**TASK PROMPT**
Extract the stretch of the items below from the line containing "locality: Kakamega forest, kibiri" through the line containing "scientific name: Paronychia virginica", both included. Copy every line in that range character for character and give nothing else.

**SUPPLIED INFORMATION**
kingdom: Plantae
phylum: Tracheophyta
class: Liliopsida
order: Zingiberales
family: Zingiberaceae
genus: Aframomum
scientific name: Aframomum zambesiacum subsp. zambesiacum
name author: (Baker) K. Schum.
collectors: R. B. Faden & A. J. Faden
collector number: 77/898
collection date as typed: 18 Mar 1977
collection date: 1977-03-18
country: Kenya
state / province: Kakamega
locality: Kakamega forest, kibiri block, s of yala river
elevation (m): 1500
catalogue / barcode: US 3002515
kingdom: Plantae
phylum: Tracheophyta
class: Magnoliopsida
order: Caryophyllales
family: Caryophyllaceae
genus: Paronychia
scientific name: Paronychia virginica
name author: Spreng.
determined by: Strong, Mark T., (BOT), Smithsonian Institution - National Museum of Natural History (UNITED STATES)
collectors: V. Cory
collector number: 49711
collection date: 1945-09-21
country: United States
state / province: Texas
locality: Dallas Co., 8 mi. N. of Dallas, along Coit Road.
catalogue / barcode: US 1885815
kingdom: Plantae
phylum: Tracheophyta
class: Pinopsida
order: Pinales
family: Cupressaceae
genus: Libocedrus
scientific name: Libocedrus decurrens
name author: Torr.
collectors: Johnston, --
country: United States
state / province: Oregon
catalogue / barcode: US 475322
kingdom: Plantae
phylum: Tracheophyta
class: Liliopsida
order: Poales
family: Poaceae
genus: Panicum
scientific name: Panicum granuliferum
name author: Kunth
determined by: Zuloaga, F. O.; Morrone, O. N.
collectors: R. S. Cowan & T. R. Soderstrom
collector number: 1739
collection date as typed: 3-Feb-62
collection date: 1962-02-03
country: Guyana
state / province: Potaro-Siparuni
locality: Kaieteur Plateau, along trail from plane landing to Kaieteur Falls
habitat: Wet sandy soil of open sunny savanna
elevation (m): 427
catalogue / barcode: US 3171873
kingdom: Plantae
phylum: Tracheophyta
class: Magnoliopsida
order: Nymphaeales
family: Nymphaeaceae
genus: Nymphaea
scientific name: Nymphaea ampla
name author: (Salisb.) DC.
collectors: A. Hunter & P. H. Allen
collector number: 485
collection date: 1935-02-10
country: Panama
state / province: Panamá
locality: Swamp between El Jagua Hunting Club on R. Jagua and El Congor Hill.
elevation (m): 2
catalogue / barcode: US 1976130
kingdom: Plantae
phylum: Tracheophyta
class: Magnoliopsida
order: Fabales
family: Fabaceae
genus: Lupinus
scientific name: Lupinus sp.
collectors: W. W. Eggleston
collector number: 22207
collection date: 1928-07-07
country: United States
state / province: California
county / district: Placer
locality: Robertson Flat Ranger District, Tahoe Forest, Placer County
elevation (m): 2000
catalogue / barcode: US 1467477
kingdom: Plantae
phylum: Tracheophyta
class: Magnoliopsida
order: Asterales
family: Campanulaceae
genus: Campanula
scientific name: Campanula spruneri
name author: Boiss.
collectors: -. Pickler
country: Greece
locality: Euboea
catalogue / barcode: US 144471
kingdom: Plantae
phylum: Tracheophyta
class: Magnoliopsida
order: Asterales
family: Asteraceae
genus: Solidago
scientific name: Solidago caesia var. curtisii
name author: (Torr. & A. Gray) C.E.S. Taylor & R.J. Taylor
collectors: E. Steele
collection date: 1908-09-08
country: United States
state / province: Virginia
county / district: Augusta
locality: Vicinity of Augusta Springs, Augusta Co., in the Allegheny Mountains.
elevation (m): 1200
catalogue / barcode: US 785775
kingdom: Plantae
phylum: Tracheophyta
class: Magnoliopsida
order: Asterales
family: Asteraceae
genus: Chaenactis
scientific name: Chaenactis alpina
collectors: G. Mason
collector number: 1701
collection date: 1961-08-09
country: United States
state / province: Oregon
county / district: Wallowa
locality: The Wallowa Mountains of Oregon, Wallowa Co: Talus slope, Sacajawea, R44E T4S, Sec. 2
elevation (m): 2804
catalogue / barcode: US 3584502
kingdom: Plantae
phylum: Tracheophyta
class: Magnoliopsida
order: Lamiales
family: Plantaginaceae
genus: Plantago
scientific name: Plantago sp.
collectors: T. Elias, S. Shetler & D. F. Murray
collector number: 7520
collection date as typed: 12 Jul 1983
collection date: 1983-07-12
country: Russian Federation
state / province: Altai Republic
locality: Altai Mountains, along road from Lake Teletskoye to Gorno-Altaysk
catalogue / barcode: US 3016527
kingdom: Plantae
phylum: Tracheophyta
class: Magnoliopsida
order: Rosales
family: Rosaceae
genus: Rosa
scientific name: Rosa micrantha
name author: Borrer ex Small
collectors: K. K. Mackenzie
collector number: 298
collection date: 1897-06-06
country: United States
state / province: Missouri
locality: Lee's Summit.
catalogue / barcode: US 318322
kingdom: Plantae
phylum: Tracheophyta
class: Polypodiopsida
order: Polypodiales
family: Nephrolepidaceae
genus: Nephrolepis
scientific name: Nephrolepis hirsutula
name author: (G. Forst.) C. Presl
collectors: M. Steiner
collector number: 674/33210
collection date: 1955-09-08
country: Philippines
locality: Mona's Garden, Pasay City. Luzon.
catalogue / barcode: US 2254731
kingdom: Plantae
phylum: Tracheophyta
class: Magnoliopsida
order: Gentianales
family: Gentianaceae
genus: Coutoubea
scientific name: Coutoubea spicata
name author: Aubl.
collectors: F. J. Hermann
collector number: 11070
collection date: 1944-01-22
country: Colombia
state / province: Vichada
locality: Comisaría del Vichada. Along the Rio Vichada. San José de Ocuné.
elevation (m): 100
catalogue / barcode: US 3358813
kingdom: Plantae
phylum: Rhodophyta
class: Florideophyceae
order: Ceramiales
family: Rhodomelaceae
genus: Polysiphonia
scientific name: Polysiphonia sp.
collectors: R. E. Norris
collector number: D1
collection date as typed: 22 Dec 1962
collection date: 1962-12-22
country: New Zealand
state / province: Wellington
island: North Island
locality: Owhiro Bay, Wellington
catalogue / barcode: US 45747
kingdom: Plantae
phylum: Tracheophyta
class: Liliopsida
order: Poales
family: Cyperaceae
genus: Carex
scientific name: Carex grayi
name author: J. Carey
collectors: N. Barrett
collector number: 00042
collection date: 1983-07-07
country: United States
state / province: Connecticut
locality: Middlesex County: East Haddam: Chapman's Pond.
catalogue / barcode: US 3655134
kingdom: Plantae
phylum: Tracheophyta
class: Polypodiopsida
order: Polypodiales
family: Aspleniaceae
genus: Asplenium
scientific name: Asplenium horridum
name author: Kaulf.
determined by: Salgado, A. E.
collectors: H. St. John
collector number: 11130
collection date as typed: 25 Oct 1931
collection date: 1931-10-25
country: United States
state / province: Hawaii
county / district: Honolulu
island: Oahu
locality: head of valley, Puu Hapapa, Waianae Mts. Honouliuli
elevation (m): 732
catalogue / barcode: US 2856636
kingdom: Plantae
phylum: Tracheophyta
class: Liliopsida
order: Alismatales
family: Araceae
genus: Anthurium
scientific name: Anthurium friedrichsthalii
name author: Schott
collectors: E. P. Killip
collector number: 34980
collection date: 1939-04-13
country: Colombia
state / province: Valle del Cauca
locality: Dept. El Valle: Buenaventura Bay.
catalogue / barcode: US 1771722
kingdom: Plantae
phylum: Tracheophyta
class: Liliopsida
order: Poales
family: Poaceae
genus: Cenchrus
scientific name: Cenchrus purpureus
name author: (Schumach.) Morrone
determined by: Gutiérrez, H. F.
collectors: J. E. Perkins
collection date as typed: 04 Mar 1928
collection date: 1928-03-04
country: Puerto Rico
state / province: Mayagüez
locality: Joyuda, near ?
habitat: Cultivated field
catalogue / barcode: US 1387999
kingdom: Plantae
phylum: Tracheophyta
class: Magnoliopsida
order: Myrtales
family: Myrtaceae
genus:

**SOLUTION BELOW**
locality: Kakamega forest, kibiri block, s of yala river
elevation (m): 1500
catalogue / barcode: US 3002515
kingdom: Plantae
phylum: Tracheophyta
class: Magnoliopsida
order: Caryophyllales
family: Caryophyllaceae
genus: Paronychia
scientific name: Paronychia virginica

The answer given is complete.